- Your objective -
Below, find the line containing "cytoplasmic/membranous and nuclear" and the line containing "shows no protein"; reproduce exactly those two and every line between them, omitting pictures.

- Data extracts -
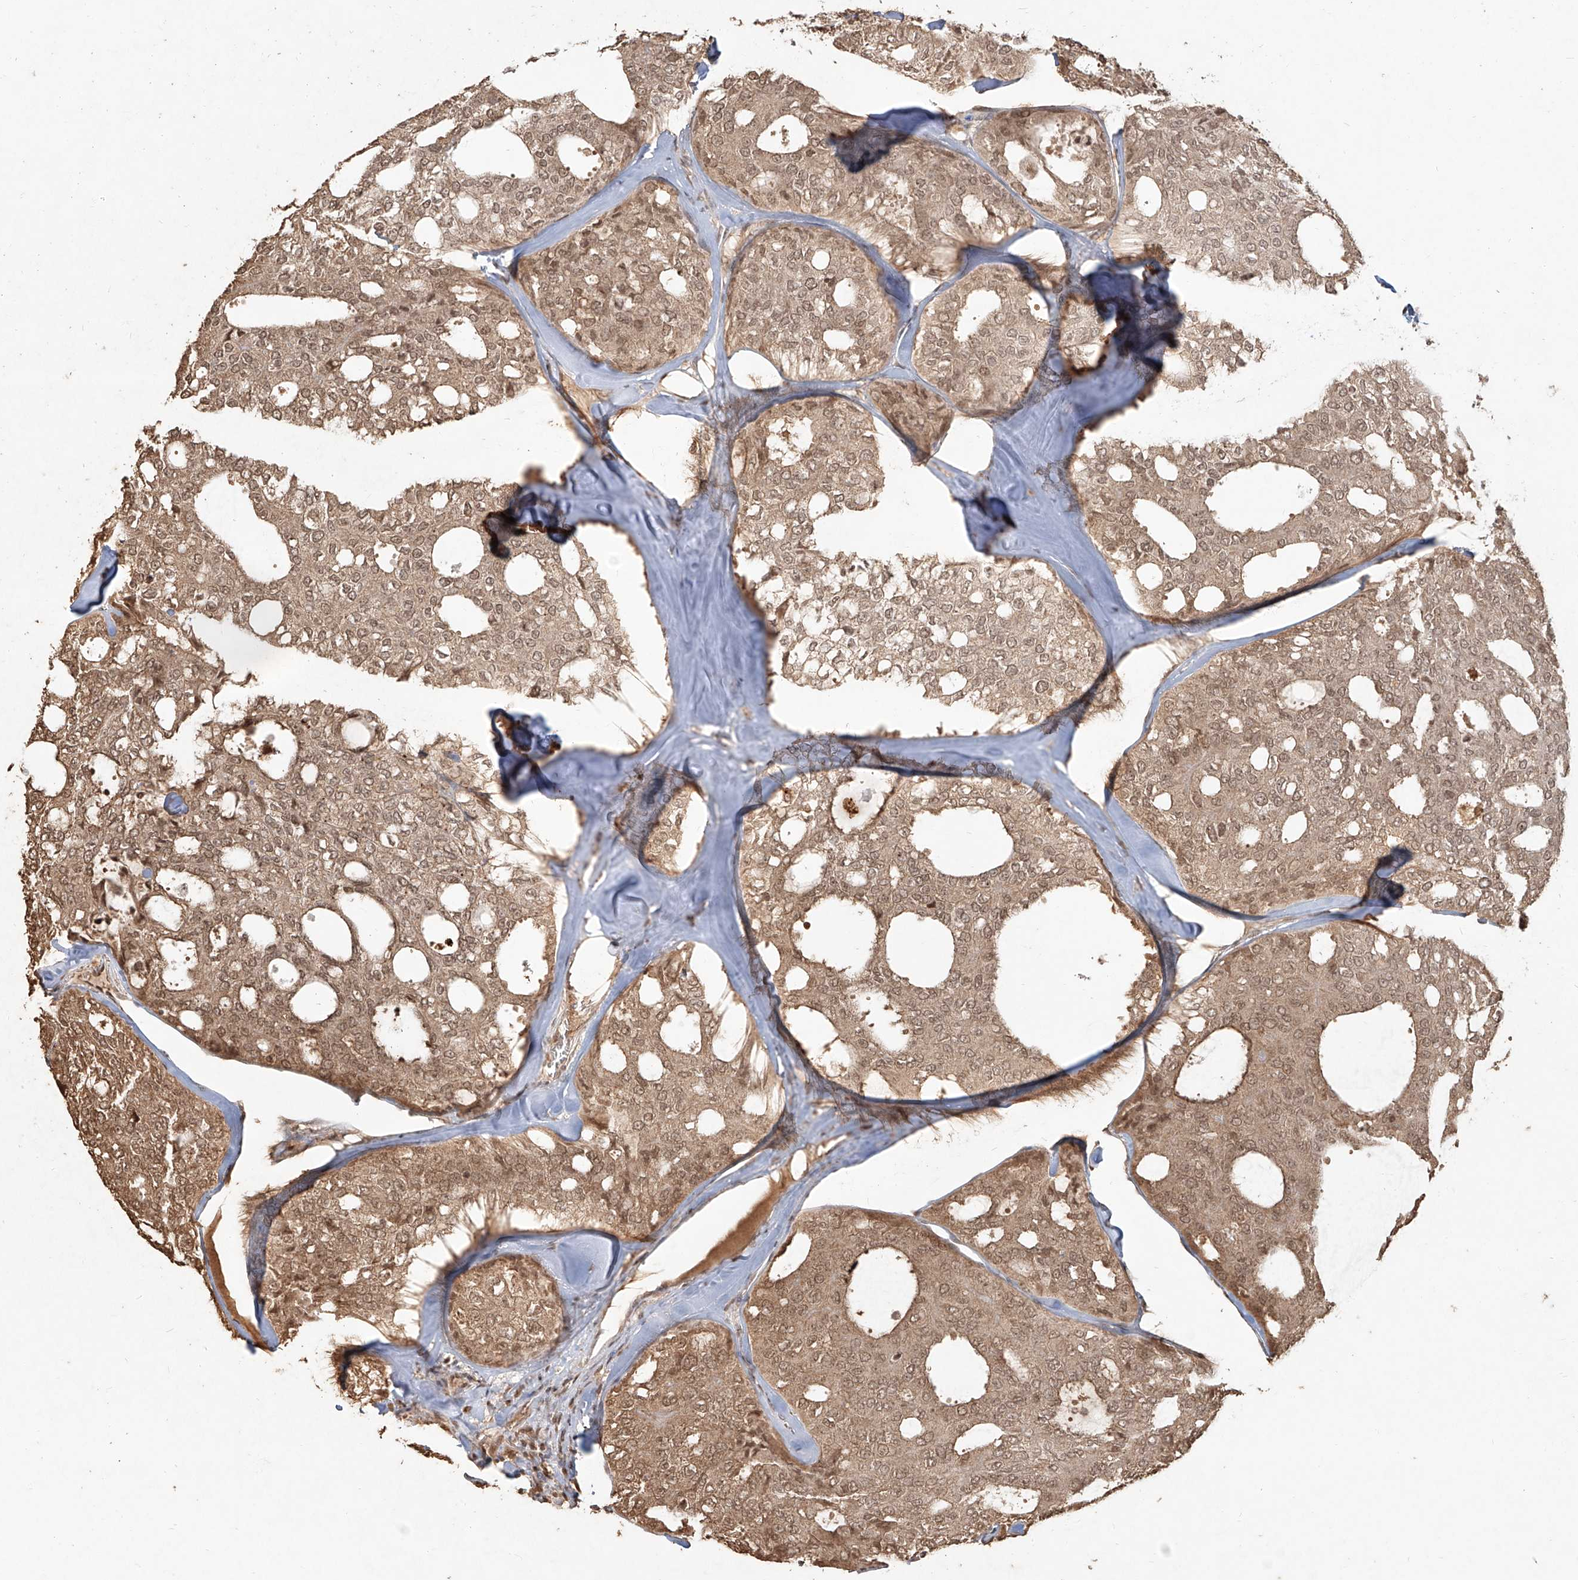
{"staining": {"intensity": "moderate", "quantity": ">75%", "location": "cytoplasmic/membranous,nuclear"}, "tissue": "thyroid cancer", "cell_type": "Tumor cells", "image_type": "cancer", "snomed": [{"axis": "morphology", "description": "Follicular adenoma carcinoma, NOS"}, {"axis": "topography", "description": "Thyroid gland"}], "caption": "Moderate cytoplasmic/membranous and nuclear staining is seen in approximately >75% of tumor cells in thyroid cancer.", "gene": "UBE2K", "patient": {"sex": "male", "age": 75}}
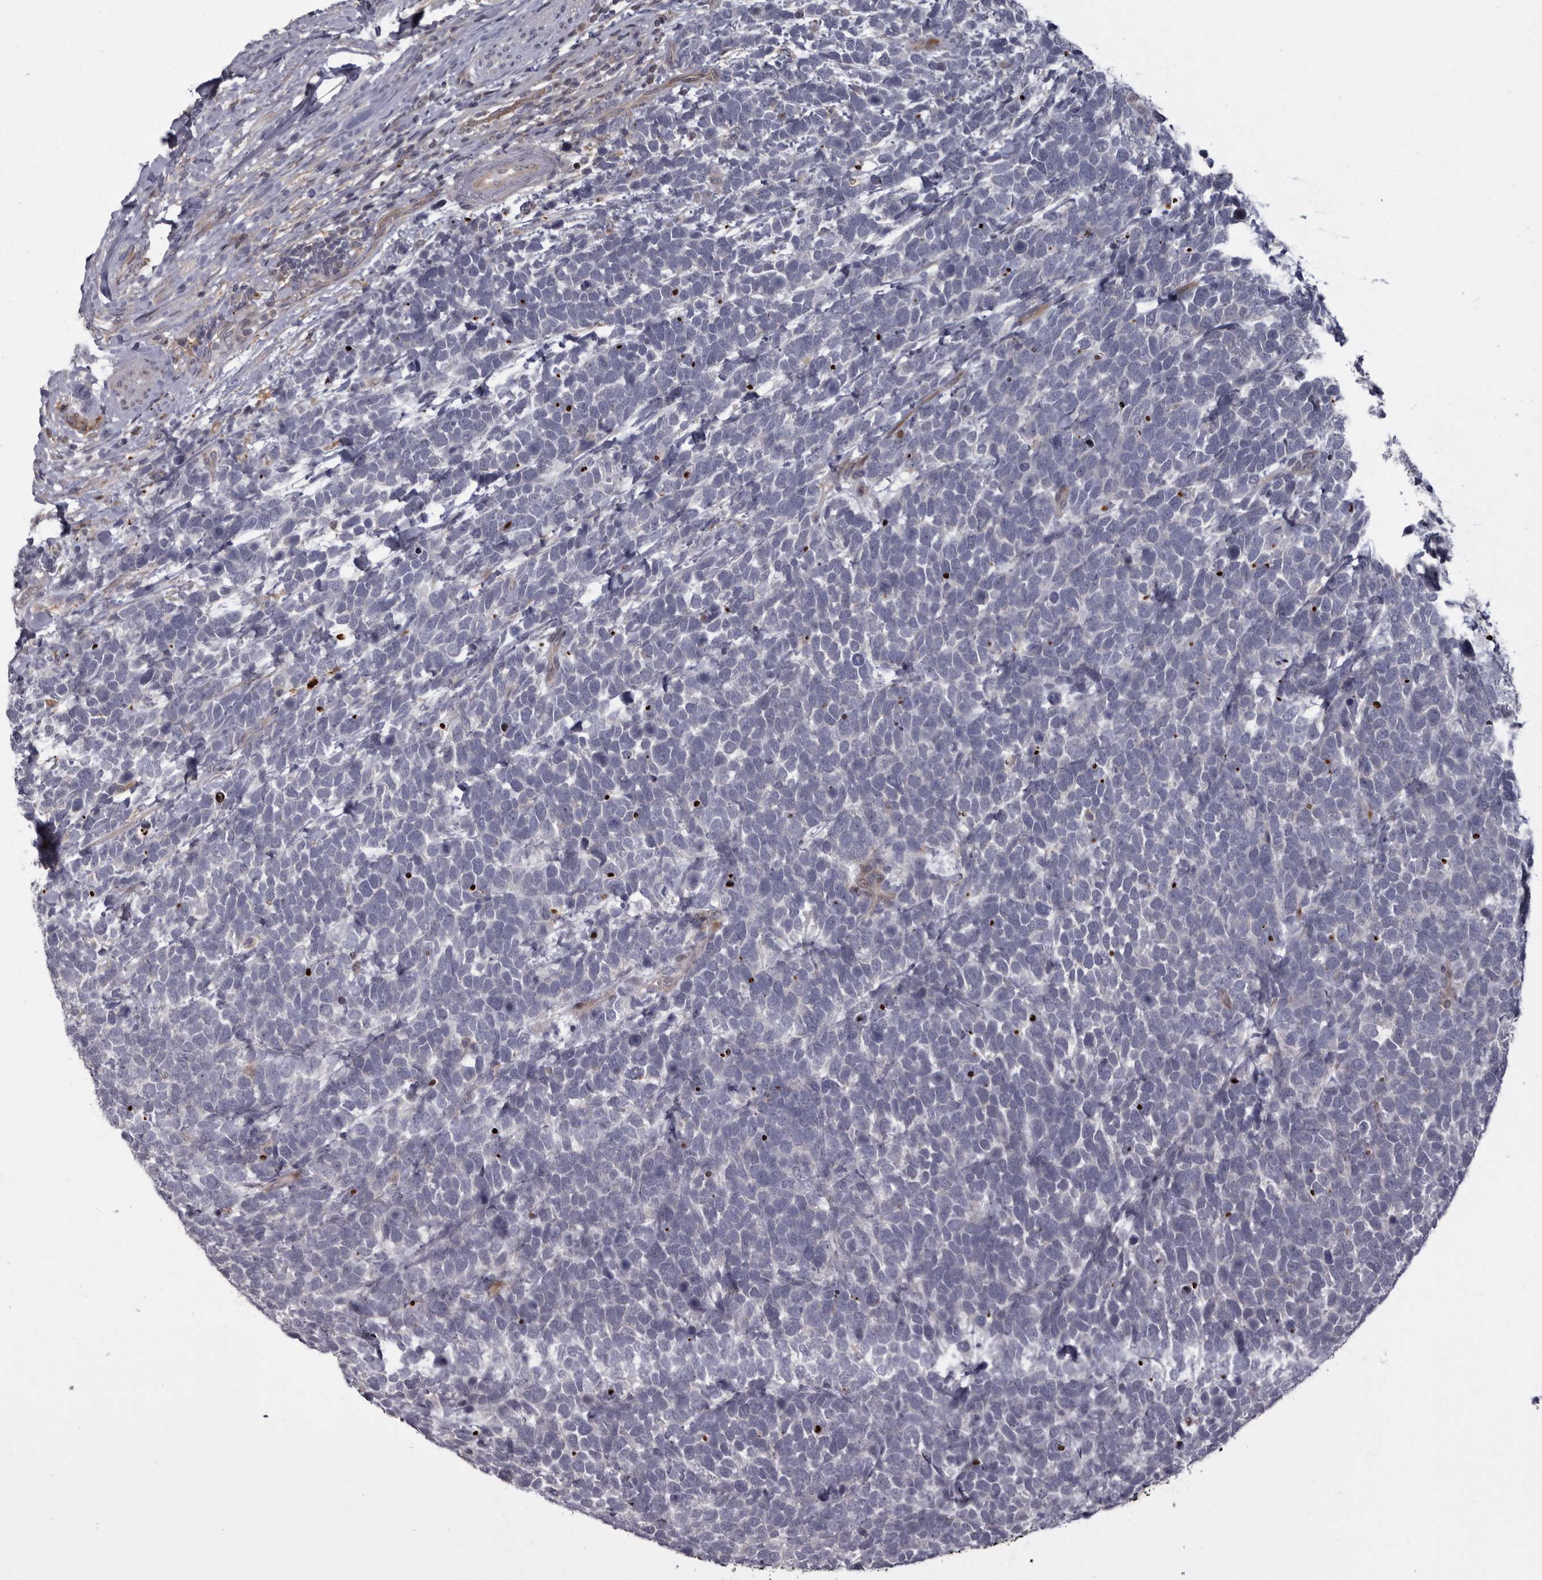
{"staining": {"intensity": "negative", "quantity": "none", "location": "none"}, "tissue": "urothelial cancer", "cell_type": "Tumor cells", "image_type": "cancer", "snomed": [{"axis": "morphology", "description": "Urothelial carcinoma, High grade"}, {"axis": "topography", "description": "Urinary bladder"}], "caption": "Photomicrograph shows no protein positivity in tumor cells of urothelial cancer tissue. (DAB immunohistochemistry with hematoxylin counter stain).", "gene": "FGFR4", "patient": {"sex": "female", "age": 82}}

==

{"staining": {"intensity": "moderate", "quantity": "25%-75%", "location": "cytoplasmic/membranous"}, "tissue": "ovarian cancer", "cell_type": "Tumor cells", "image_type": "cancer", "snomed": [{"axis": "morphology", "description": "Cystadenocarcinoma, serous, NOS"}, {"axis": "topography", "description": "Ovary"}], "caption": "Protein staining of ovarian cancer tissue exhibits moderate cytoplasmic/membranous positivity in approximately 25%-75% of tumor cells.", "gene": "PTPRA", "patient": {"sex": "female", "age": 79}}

* * *

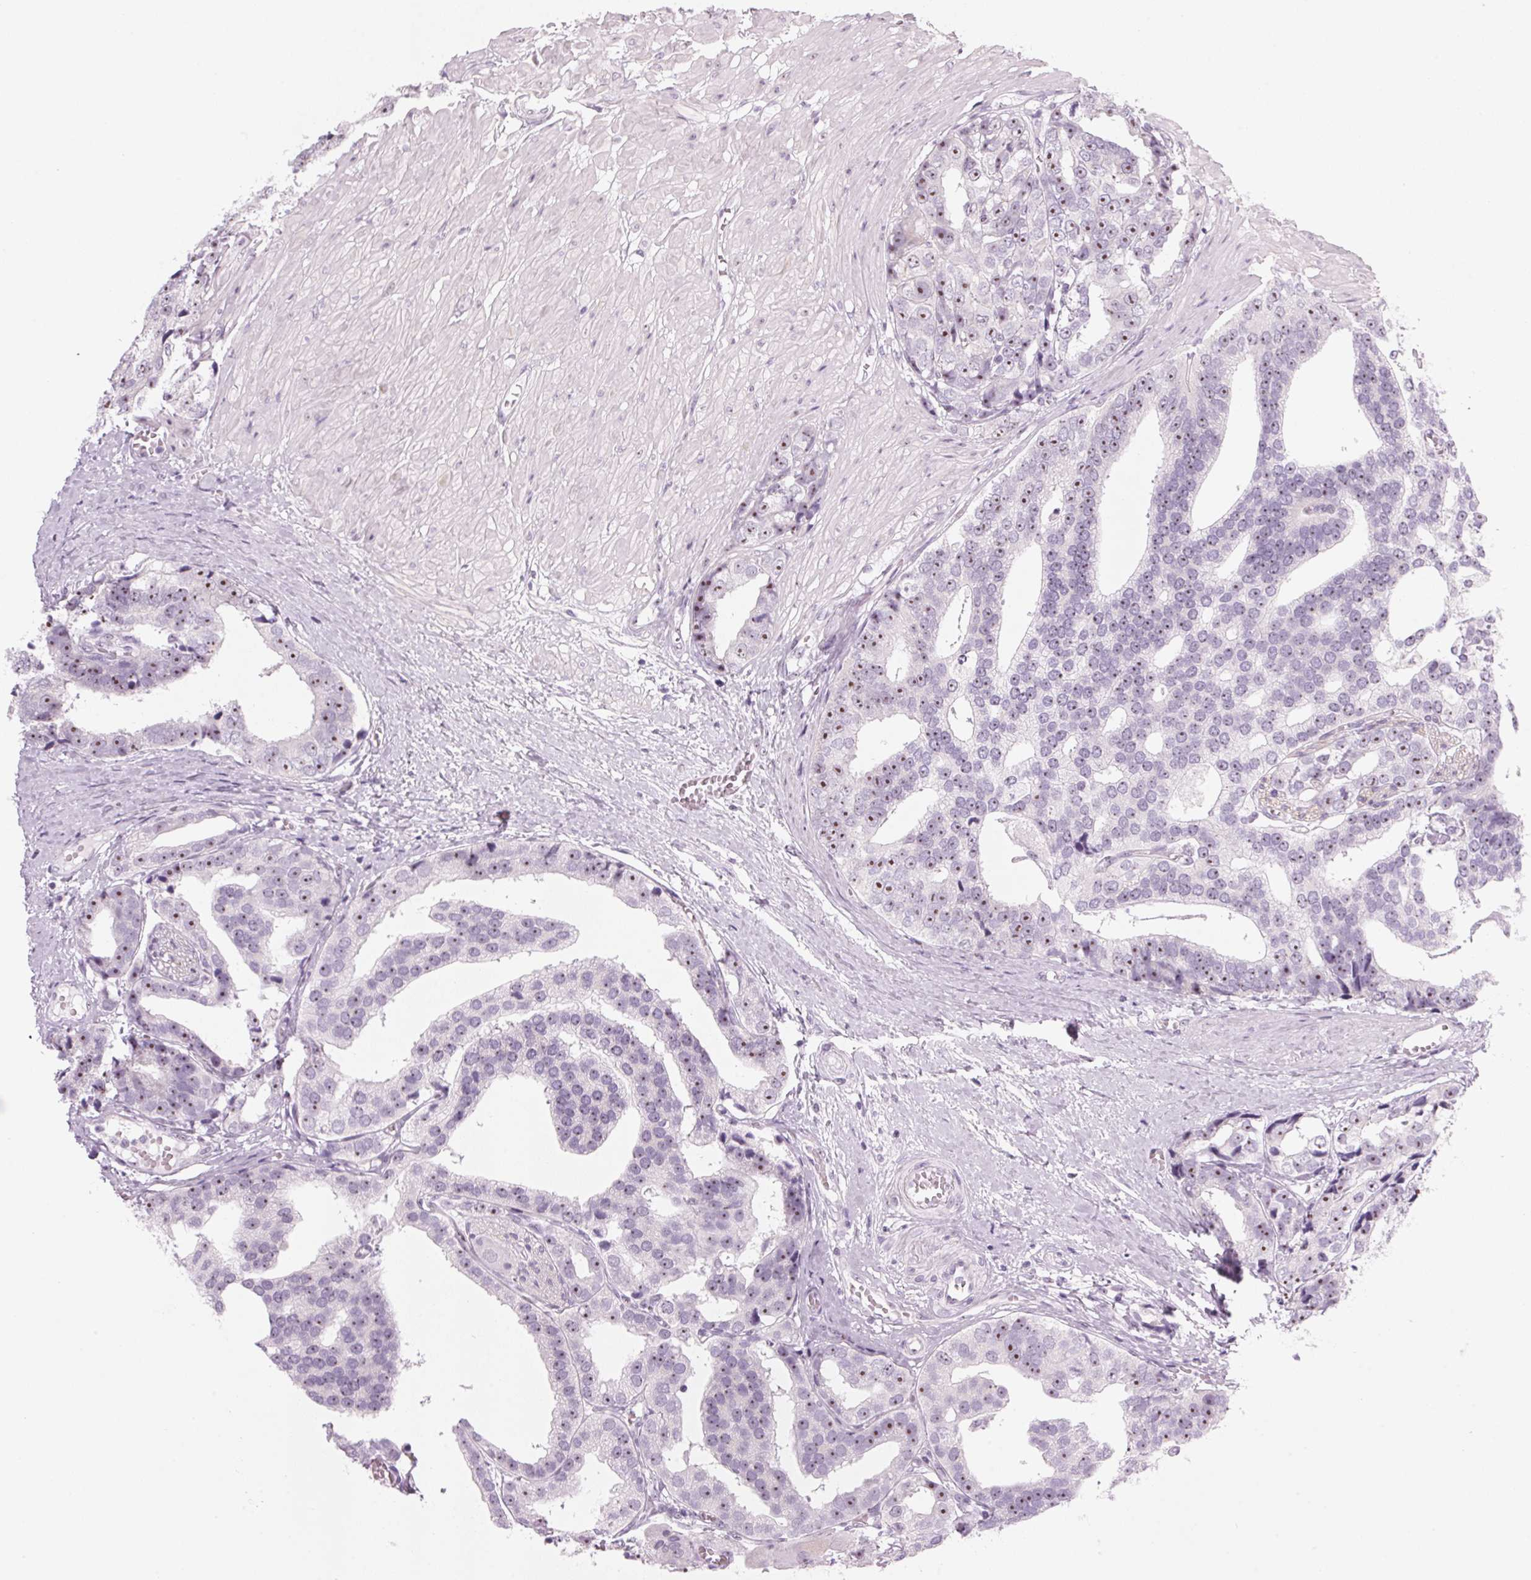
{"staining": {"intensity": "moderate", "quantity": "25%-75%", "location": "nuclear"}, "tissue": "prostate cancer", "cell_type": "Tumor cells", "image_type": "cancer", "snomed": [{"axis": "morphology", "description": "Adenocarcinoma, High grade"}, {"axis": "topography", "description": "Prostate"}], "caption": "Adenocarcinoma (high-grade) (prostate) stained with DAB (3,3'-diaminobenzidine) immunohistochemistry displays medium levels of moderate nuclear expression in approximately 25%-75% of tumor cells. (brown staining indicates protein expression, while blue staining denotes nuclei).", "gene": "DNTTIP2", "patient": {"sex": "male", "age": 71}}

- Written solution -
{"staining": {"intensity": "moderate", "quantity": ">75%", "location": "cytoplasmic/membranous,nuclear"}, "tissue": "thyroid cancer", "cell_type": "Tumor cells", "image_type": "cancer", "snomed": [{"axis": "morphology", "description": "Follicular adenoma carcinoma, NOS"}, {"axis": "topography", "description": "Thyroid gland"}], "caption": "Moderate cytoplasmic/membranous and nuclear staining is seen in approximately >75% of tumor cells in thyroid cancer.", "gene": "UBE2K", "patient": {"sex": "male", "age": 75}}
{"staining": {"intensity": "negative", "quantity": "none", "location": "none"}, "tissue": "urothelial cancer", "cell_type": "Tumor cells", "image_type": "cancer", "snomed": [{"axis": "morphology", "description": "Urothelial carcinoma, High grade"}, {"axis": "topography", "description": "Urinary bladder"}], "caption": "Photomicrograph shows no protein positivity in tumor cells of urothelial cancer tissue. (DAB immunohistochemistry with hematoxylin counter stain).", "gene": "FGFR4", "patient": {"sex": "female", "age": 82}}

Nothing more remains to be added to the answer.